Gilbert Proesch and George Passmore are an artistic duo who have been working together since 1967 to create, what they termed, Art for All. They are renowned for their dapper dress sense and graphic creations in bright, bold colours.
Having met whilst studying at Central St. Martin’s School of Art in London, Gilbert and George found common ground in their belief to revolt against art’s elitism and create Art for All. Finding artistic expression in all aspects of everyday life, Gilbert and George declared themselves ‘living sculptures’. This meant becoming not only the creators of their work, but also the work itself. However, they refer to all of their work, be it illustration, photography, or paintings; as ‘sculptures’.

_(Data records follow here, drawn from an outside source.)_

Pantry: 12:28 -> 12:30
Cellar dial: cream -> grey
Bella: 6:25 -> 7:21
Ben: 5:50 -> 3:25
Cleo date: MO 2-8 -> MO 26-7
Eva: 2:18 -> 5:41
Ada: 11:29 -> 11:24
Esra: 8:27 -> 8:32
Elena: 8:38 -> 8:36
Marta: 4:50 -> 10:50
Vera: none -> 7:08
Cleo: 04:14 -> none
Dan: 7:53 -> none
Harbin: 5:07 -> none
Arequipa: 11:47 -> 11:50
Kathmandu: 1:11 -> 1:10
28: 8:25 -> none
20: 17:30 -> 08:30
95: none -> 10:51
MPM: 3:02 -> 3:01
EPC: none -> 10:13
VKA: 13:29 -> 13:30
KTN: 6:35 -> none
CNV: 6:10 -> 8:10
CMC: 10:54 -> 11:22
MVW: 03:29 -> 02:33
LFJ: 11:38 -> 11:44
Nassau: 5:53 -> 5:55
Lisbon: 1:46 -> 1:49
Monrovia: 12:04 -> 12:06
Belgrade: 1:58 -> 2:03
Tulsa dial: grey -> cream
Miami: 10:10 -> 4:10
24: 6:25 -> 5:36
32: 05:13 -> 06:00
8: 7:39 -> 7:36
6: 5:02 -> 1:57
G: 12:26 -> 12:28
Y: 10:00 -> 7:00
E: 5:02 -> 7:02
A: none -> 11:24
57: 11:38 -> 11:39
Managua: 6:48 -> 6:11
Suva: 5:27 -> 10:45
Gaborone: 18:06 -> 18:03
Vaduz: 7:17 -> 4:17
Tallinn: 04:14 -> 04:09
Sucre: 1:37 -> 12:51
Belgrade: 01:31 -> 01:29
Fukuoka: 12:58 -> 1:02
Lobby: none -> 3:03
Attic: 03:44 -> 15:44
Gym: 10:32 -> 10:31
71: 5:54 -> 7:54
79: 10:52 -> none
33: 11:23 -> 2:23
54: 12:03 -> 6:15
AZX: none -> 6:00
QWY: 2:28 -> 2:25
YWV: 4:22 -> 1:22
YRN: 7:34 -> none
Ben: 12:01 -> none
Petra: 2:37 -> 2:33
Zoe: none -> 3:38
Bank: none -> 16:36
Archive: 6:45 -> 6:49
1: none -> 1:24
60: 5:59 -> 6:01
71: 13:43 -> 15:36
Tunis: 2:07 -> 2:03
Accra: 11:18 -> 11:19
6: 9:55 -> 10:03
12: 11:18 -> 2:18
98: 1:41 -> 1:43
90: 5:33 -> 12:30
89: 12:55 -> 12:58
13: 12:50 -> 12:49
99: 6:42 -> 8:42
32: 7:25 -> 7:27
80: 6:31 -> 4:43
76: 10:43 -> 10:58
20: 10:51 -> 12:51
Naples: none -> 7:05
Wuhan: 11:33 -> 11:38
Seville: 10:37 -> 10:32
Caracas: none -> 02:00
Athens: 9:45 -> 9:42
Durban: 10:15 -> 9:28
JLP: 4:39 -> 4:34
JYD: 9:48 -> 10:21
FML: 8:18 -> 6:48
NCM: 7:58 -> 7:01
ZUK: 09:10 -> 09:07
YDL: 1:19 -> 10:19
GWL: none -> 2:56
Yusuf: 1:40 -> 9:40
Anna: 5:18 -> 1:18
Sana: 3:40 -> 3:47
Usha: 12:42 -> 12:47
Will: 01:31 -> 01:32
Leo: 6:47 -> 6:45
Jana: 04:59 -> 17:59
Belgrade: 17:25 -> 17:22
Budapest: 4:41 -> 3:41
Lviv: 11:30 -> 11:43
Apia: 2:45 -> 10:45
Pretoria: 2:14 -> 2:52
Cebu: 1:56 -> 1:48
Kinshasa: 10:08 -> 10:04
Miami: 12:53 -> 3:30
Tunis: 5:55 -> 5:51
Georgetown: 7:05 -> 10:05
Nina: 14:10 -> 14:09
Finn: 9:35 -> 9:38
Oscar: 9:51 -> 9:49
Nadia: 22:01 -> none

Through their photography, Gilbert and George have depicted themselves as naked figures, recasting the male nude as something vulnerable and fragile rather than as a potent figure of strength. Based in Spitalfields in London’s East End and counting the late David Bowie as a collector, their 40-year residence has also become the backdrop and inspiration for much of their work. In 2009, Gilbert and George exhibited Jack Freak Pictures, a series of over one-hundred-and-fifty images that including the Union Jack, the artists themselves and motifs found in London’s East End – which they view as a microcosm: “Nothing happens in the world that doesn’t happen in the East End.” George has said.
Today their works are highly sought after, To Her Majesty, sold for $3,767,198 at Christie’s London in 2008; with their limited edition prints being some of the most covetable.